*** Begin section ***
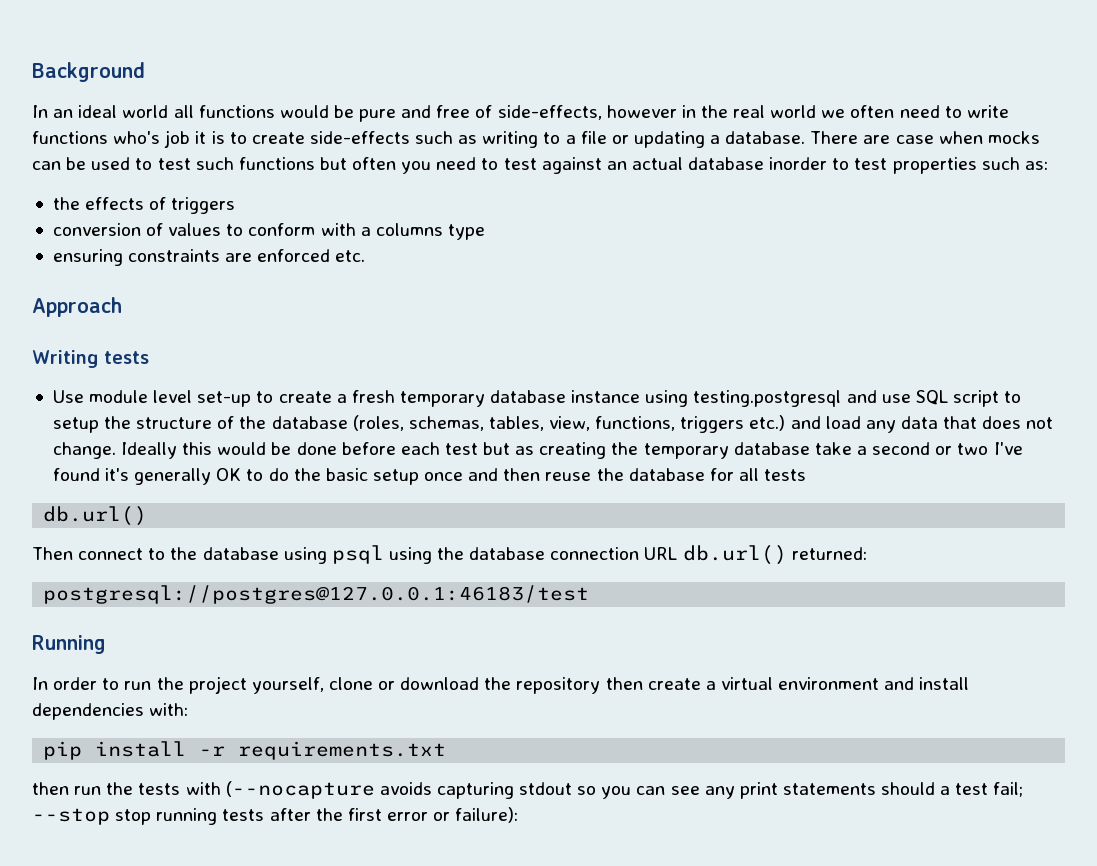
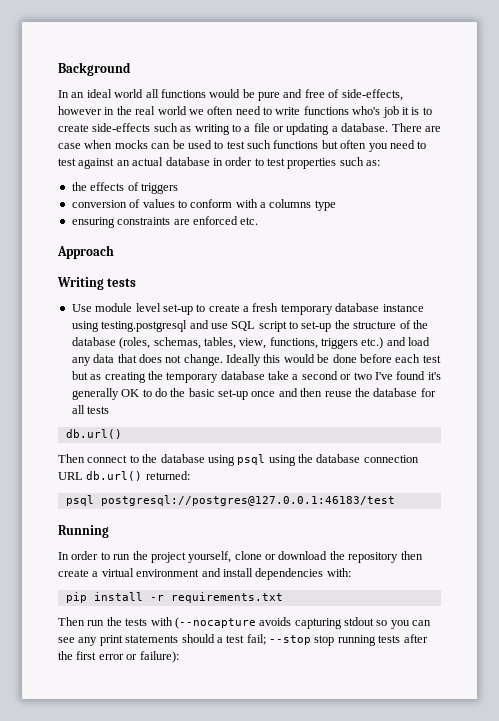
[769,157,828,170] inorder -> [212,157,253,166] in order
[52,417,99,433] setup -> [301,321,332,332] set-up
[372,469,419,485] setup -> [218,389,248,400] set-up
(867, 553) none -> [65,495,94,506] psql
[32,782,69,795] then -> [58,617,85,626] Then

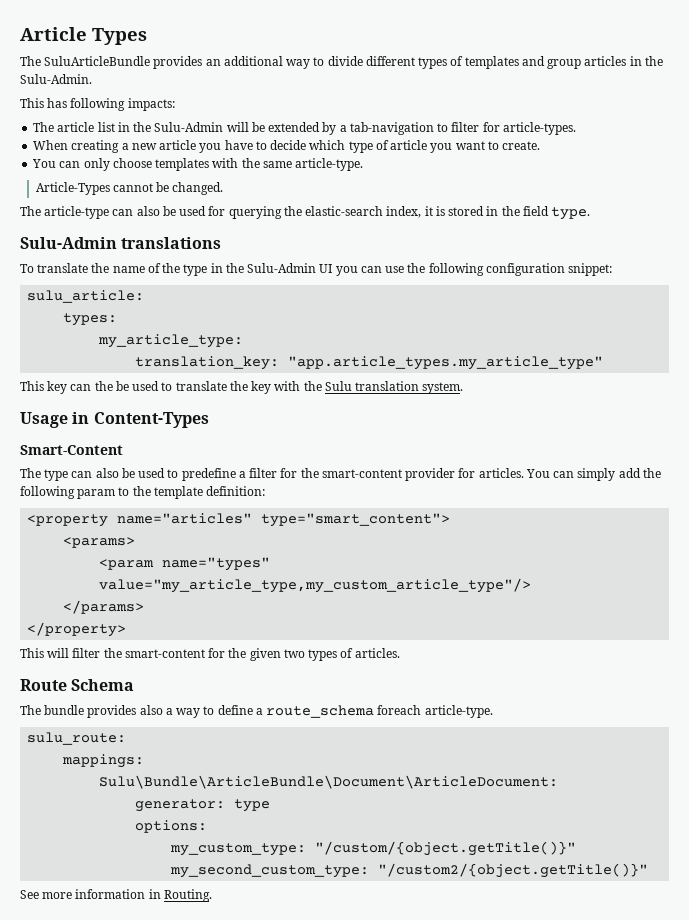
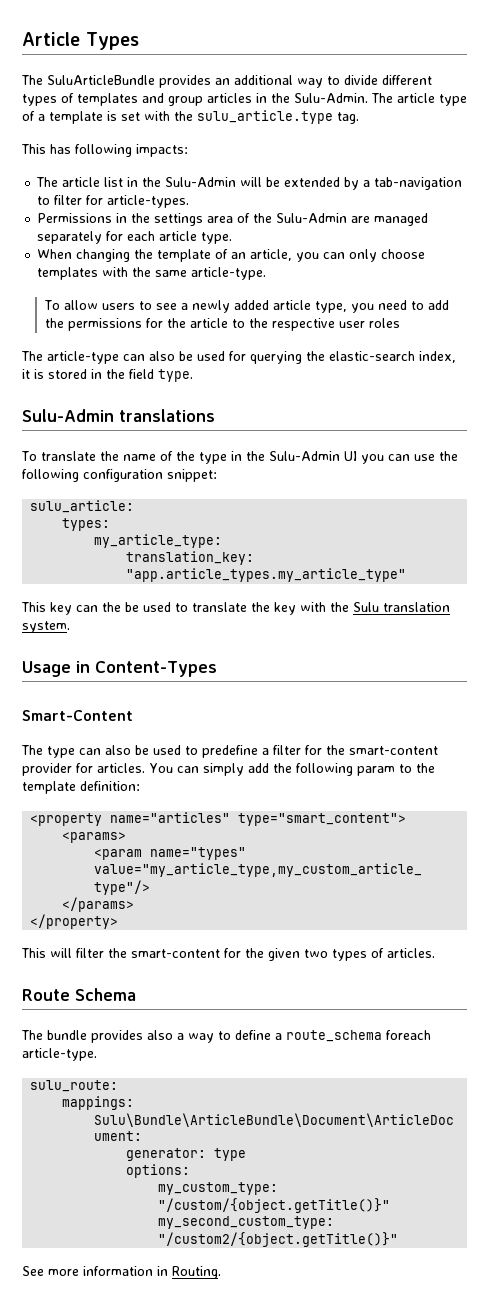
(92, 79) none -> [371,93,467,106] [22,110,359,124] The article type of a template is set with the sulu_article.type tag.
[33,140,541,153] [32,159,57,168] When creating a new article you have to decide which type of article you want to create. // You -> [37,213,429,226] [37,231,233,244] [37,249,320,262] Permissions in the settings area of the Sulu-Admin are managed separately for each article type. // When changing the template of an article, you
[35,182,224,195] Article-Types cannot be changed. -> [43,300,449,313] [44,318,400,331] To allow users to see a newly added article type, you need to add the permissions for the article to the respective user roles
*** End section ***
Reproduce each entry verbatim, excluding any embedded images.

[769,157,828,170] inorder -> [212,157,253,166] in order
[52,417,99,433] setup -> [301,321,332,332] set-up
[372,469,419,485] setup -> [218,389,248,400] set-up
(867, 553) none -> [65,495,94,506] psql
[32,782,69,795] then -> [58,617,85,626] Then

(92, 79) none -> [371,93,467,106] [22,110,359,124] The article type of a template is set with the sulu_article.type tag.
[33,140,541,153] [32,159,57,168] When creating a new article you have to decide which type of article you want to create. // You -> [37,213,429,226] [37,231,233,244] [37,249,320,262] Permissions in the settings area of the Sulu-Admin are managed separately for each article type. // When changing the template of an article, you
[35,182,224,195] Article-Types cannot be changed. -> [43,300,449,313] [44,318,400,331] To allow users to see a newly added article type, you need to add the permissions for the article to the respective user roles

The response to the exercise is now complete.